Supplied records:

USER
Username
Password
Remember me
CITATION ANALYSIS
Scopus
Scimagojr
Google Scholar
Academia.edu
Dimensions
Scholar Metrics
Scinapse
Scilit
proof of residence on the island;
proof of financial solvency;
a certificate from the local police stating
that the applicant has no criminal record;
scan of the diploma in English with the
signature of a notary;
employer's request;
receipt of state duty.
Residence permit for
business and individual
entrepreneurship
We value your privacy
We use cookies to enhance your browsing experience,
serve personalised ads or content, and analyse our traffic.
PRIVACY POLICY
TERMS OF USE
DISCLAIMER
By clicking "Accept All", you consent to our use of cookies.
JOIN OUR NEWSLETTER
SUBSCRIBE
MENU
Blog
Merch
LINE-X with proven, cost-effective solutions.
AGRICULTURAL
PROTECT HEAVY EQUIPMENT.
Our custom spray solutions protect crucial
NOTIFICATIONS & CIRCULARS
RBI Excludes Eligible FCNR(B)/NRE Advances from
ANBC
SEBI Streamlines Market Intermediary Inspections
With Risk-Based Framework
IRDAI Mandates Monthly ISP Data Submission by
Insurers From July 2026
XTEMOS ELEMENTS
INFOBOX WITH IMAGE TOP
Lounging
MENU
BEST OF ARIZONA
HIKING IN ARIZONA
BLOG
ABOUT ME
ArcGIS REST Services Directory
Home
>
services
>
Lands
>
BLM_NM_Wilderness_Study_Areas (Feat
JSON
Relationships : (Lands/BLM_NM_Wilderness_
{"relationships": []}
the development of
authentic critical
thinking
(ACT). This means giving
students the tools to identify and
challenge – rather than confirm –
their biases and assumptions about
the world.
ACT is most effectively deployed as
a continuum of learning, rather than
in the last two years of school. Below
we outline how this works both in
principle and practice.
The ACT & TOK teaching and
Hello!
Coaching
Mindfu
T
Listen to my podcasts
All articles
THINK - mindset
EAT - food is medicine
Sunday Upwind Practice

Directive: Restate the final lines of the listing above word for word, beginning at the line that contains "All articles".

Solution to this problem:
All articles
THINK - mindset
EAT - food is medicine
Sunday Upwind Practice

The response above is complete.